On May 24, 1626, Peter Minuit purchased a small island off the coast of America. Local Native Americans sold it to him for a load of cloth, beads, and other goods that were worth 60 guilders. Today, it is estimated that 60 guilders is equivalent to as little as $24 or as much as $1,000. Either way, it’s a pretty small price to pay for the island now known as Manhattan. If those Native Americans would have known what Manhattan would become, surely they would have never sold it.
Our Scripture verse from Chapter 26 in the book of Leviticus deals with the unpleasant consequences that would come to the children of Israel if they failed to follow the Word of God. Among the punishments that the Israelites would have to bear would be exile from their land and the complete destruction of their homeland. God told them, “I myself will lay waste the land . . .” God would make His own land desolate as part of the punishment.
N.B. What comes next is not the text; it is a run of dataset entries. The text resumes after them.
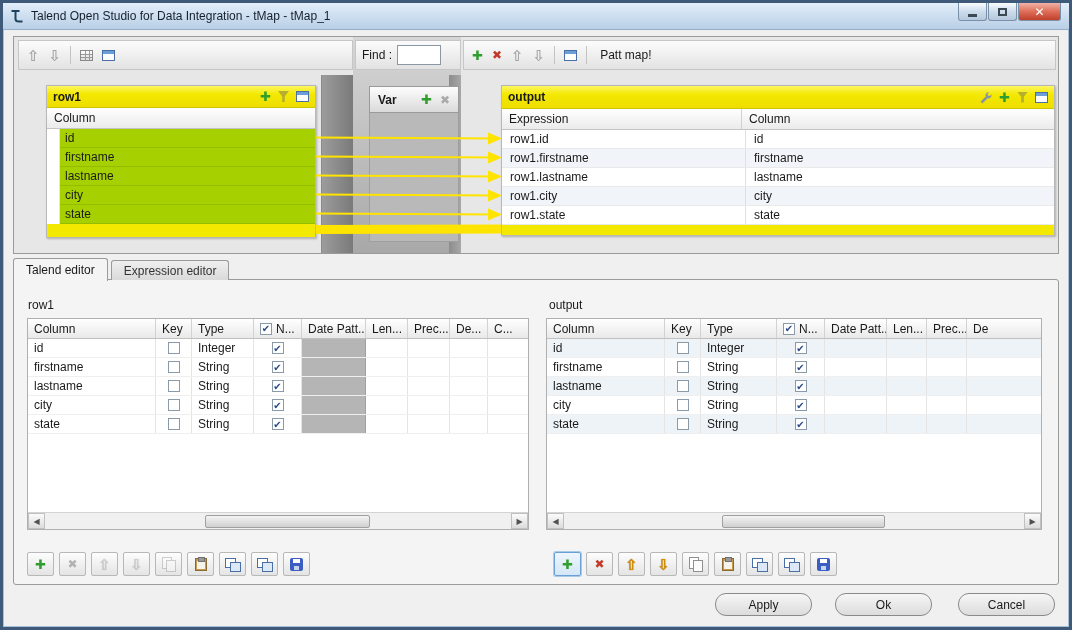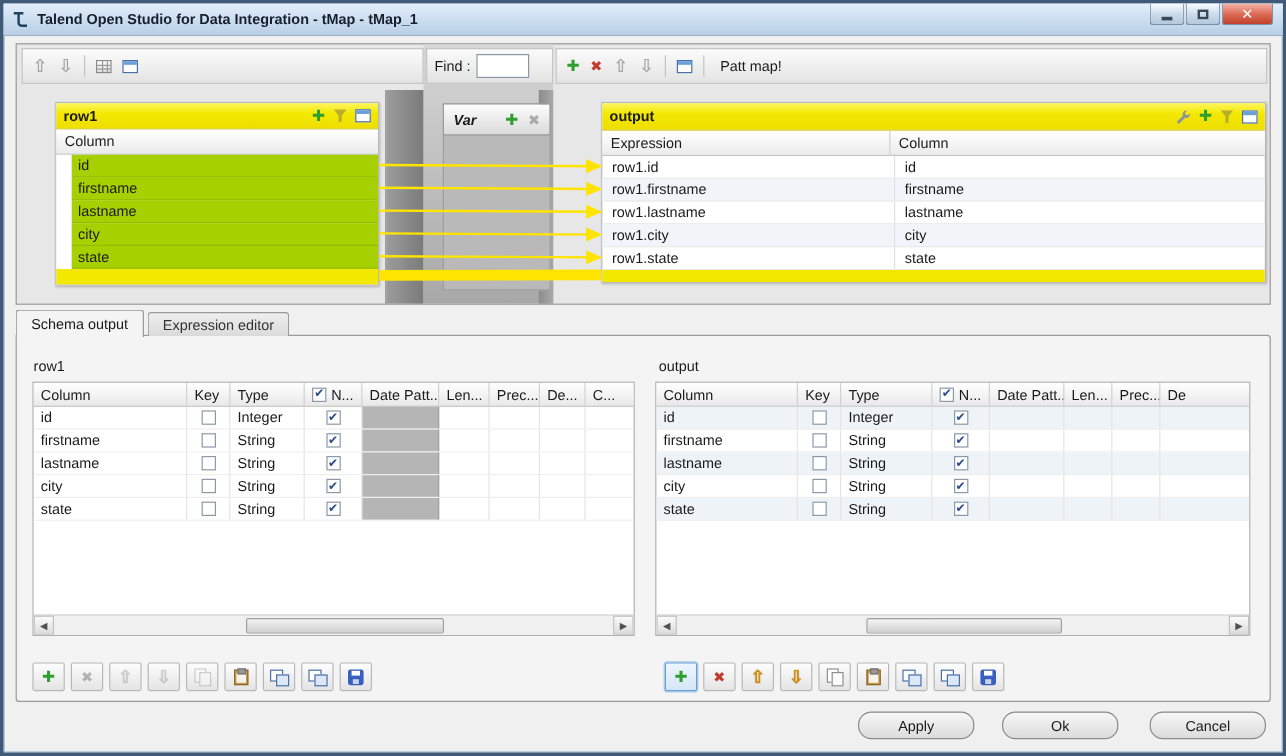--- a/index.html
+++ b/index.html
@@ -13,21 +13,21 @@
     border: 3px solid #3e5a78; background: #f0f0f0;
     box-shadow: inset 0 0 0 1px #a8c0d8;
   }
   
   .titlebar {
     position: absolute; left: 0; top: 0; right: 0; height: 27px;
     background: linear-gradient(180deg,#e3eefa 0%,#cfe0f1 45%,#b9cfe6 100%);
     border-bottom: 1px solid #96aec6; display: flex; align-items: center;
   }
   .app-icon { margin: 0 6px 0 6px; width: 16px; height: 16px; }
-  .title-text { font-weight: bold; color: #15202c; }
+  .title-text { font-weight: normal; color: #15202c; }
   .win-btns { position: absolute; top: 0; right: 8px; display: flex; gap: 1px; }
   .wbtn {
     width: 29px; height: 18px; display: flex; align-items: center; justify-content: center;
     background: linear-gradient(#fafdff,#cddcec 50%,#b4c8dc);
     border: 1px solid #7a90a8; border-top: none; border-radius: 0 0 3px 3px;
     cursor: default;
   }
   .wbtn.close { width: 43px; background: linear-gradient(#f2b3a8,#de6e58 50%,#c0402c); color: #fff; font-weight: bold; font-size: 12px; }
   .glyph-min { width: 9px; height: 3px; background: #3c4854; margin-top: 7px; }
   .glyph-max { width: 9px; height: 8px; border: 2px solid #3c4854; background: transparent; }
@@ -67,21 +67,21 @@
   .findbox {
     position: absolute; left: 341px; top: 3px; width: 106px; height: 30px;
     background: linear-gradient(#fbfbfb,#e2e2e2); border: 1px solid #c6c6c6;
     display: flex; align-items: center; gap: 5px; padding: 0 6px;
   }
   .find-input { width: 44px; height: 20px; border: 1px solid #8a98a6; font-size: 12px; padding: 0 3px; }
 
   .varbox {
     position: absolute; left: 355px; top: 49px; width: 90px; height: 27px;
     background: linear-gradient(#fdfdfd,#dadada); border: 1px solid #9a9a9a;
-    display: flex; align-items: center; gap: 8px; padding: 0 8px; z-index: 2; font-style: italic;
+    display: flex; align-items: center; gap: 8px; padding: 0 8px; z-index: 2;
   }
   .varbox .vtitle { font-weight: bold; flex: 1; }
   .varbody {
     position: absolute; left: 355px; top: 75px; width: 90px; height: 130px;
     background: #b9b9b9; border: 1px solid #9e9e9e; border-top: none;
   }
 
   
   .mtbl { position: absolute; background: #fff; border: 1px solid #b8b8b8; z-index: 2; box-shadow: 1px 1px 2px rgba(0,0,0,.25); }
   .mtbl.in { left: 32px; top: 48px; width: 270px; }
@@ -350,21 +350,21 @@
       <line x1="302" y1="100.5" x2="486" y2="101.5" stroke="#ffe400" stroke-width="2" marker-end="url(#arr)"></line>
       <line x1="302" y1="119.5" x2="486" y2="120.5" stroke="#ffe400" stroke-width="2" marker-end="url(#arr)"></line>
       <line x1="302" y1="138.5" x2="486" y2="139.5" stroke="#ffe400" stroke-width="2" marker-end="url(#arr)"></line>
       <line x1="302" y1="157.5" x2="486" y2="158.5" stroke="#ffe400" stroke-width="2" marker-end="url(#arr)"></line>
       <line x1="302" y1="176.5" x2="486" y2="177.5" stroke="#ffe400" stroke-width="2" marker-end="url(#arr)"></line>
       <line x1="302" y1="192.5" x2="487" y2="192" stroke="#ffe400" stroke-width="9"></line>
     </svg>
   </div>
 
   <div class="tabs">
-    <div class="tab active">Schema output</div>
+    <div class="tab active">Talend editor</div>
     <div class="tab inactive">Expression editor</div>
   </div>
 
   <div class="editor">
     <span class="sch-label l">row1</span>
     <span class="sch-label r">output</span>
 
     <div class="schtbl l">
       <div class="shead">
         <span class="shc w-col">Column</span>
Reading the list of punishments isn’t easy – especially since history has shown that these predictions came true. It is hard to feel God’s love when reading these harsh consequences. However, when we look closer, we see His everlasting love shining through. Even when God punishes us, He is loving us. And everything that He causes to happen in our lives – even the hard stuff – is ultimately a blessing.
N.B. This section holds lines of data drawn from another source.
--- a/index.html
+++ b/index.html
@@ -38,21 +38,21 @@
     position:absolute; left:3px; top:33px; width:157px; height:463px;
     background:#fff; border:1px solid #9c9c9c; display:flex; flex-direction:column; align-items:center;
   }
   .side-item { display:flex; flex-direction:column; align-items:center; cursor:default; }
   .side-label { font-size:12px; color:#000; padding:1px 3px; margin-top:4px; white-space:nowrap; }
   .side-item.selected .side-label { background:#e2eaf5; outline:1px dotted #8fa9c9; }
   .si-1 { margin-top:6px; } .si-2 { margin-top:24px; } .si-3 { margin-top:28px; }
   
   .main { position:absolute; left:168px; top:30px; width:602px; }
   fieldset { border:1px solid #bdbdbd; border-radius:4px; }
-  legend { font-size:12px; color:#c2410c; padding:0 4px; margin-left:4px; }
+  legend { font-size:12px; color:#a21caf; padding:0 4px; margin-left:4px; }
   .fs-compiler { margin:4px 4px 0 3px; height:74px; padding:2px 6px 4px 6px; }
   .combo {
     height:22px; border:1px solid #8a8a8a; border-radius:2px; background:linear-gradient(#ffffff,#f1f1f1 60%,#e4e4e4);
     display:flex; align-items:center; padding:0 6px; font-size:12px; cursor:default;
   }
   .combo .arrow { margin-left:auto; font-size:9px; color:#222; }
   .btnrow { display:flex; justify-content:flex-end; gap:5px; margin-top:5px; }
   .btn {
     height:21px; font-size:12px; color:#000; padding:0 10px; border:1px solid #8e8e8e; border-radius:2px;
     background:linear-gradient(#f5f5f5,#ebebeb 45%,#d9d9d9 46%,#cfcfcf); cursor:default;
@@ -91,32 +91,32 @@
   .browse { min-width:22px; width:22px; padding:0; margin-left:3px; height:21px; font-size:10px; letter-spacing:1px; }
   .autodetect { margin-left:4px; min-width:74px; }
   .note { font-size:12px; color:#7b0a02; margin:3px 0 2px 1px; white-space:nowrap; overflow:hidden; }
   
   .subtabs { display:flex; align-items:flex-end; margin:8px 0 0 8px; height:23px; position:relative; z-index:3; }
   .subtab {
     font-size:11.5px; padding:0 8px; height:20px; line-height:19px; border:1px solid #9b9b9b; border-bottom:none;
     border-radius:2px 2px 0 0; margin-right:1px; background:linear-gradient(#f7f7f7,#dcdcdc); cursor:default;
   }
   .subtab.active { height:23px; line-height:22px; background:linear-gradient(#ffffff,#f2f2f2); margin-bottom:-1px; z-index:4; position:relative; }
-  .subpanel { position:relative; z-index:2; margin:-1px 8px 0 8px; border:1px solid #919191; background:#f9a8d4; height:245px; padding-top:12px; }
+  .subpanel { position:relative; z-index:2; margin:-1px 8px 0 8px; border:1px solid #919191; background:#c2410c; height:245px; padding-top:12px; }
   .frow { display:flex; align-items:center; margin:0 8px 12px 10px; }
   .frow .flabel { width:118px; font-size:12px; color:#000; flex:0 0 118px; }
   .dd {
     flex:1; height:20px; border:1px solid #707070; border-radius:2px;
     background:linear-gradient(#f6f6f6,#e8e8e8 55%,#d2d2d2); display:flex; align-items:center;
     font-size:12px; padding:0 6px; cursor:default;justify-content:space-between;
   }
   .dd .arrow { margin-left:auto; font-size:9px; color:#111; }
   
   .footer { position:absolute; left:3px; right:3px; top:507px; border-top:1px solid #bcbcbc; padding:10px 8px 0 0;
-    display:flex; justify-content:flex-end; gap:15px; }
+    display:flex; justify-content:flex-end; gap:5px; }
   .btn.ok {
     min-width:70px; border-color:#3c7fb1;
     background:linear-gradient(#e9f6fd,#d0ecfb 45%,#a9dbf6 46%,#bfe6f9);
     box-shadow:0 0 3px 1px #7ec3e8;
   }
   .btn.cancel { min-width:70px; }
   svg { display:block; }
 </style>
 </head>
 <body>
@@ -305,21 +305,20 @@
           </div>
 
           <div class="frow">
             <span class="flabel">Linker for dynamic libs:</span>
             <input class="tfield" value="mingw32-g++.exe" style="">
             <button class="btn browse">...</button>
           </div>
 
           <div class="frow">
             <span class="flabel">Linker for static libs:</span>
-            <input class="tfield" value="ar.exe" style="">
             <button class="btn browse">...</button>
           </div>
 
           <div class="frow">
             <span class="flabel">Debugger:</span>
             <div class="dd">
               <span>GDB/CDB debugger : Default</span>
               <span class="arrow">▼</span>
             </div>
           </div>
While God promised to utterly destroy the land of Israel and keep the land desolate while they were in exile, this curse was ultimately one of the greatest blessings that the people of Israel have ever received. As we read on in the verse, we see why this is true: ” . . . so that your enemies who live there will be appalled.”
For over 2,000 years, Israel was not a desirable land. No empire in the world was able to make the land blossom or profitable. Though many tried, Israel would not yield her fruit. And thank God for that! Because had Israel been the blooming and blossoming garden that she is today, there is no way the Jewish people would have been able to return as they have.
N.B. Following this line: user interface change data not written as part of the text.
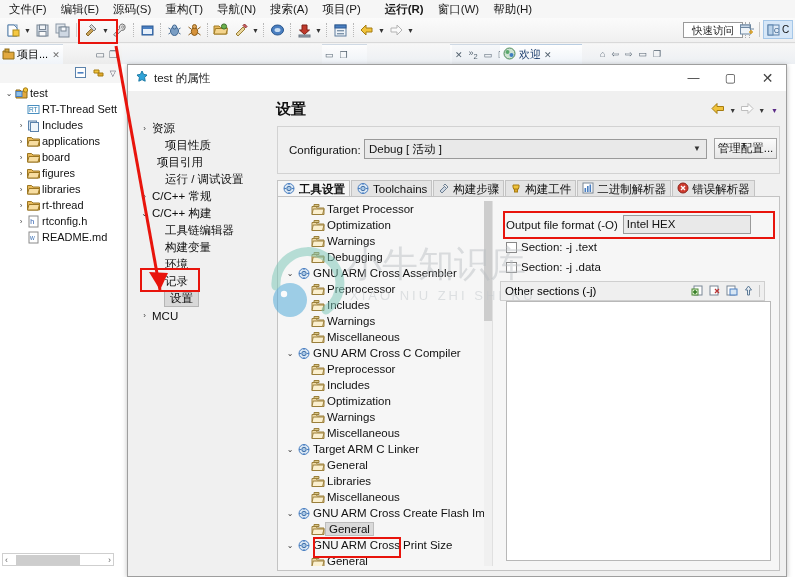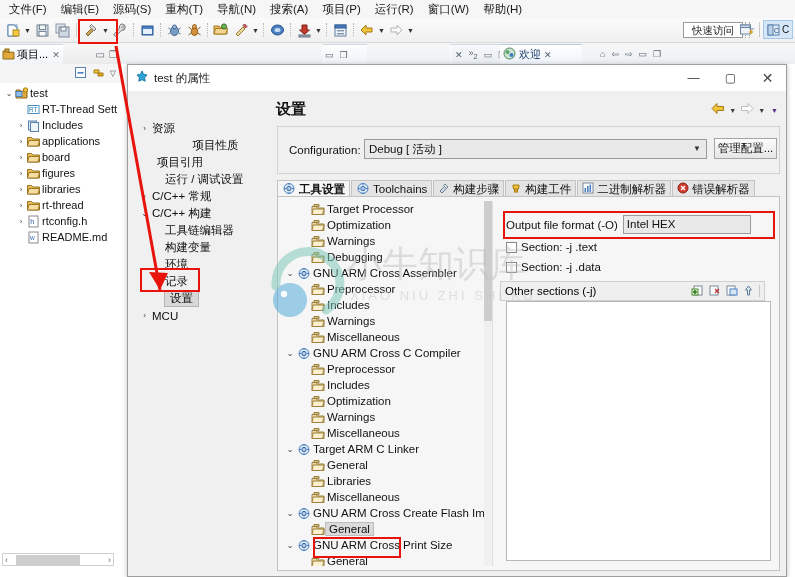--- a/index.html
+++ b/index.html
@@ -234,21 +234,21 @@
 <div id="ide">
 
   <div class="menubar">
     <div class="mi">文件(F)</div>
     <div class="mi">编辑(E)</div>
     <div class="mi">源码(S)</div>
     <div class="mi">重构(T)</div>
     <div class="mi">导航(N)</div>
     <div class="mi">搜索(A)</div>
     <div class="mi">项目(P)</div>
-    <div class="mi" style="">运行(R)</div>
+    <div class="mi" style="margin-left:10px;font-weight:bold;">运行(R)</div>
     <div class="mi">窗口(W)</div>
     <div class="mi">帮助(H)</div>
   </div>
 
   <div class="toolbar">
     <div class="tb-ico">
       <svg width="15" height="15" viewBox="0 0 15 15">
           <rect x="2" y="2" width="9" height="11" fill="#fff" stroke="#6b8fb5"></rect>
           <path d="M2 2h6l3 3v8H2z" fill="#fdfdfd" stroke="#5b82ab"></path>
           <rect x="7" y="7" width="6" height="6" fill="#f5c842" stroke="#b08c1a"></rect>
@@ -572,21 +572,21 @@
       </div>
     </div>
 
     <div class="dlg-body">
 
       <div class="nav-tree" id="nav-tree">
           <div class="nv" style="padding-left: 2px;">
             <span class="exp">›</span>
             <span class="lb">资源</span>
           </div>
-          <div class="nv" style="padding-left: 15px; justify-content: center;">
+          <div class="nv" style="padding-left: 15px;">
             <span class="exp"></span>
             <span class="lb">项目性质</span>
           </div>
           <div class="nv" style="padding-left: 7px;">
             <span class="exp"></span>
             <span class="lb">项目引用</span>
           </div>
           <div class="nv" style="padding-left: 15px;">
             <span class="exp"></span>
             <span class="lb">运行 / 调试设置</span>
Starting in the early 1800s, Jews began to purchase parts of the Holy Land that didn’t cost much at the time, but were priceless to the Jews who bought them.
The lesson for us is that God is always on our side. Even when it seems like our circumstances in life are less than desirable, there is always a hidden blessing. As the psalmist put it: “your rod and your staff, they comfort me” (Psalm 23:4).
Thank you, God, that everything You do is ultimately for our very best.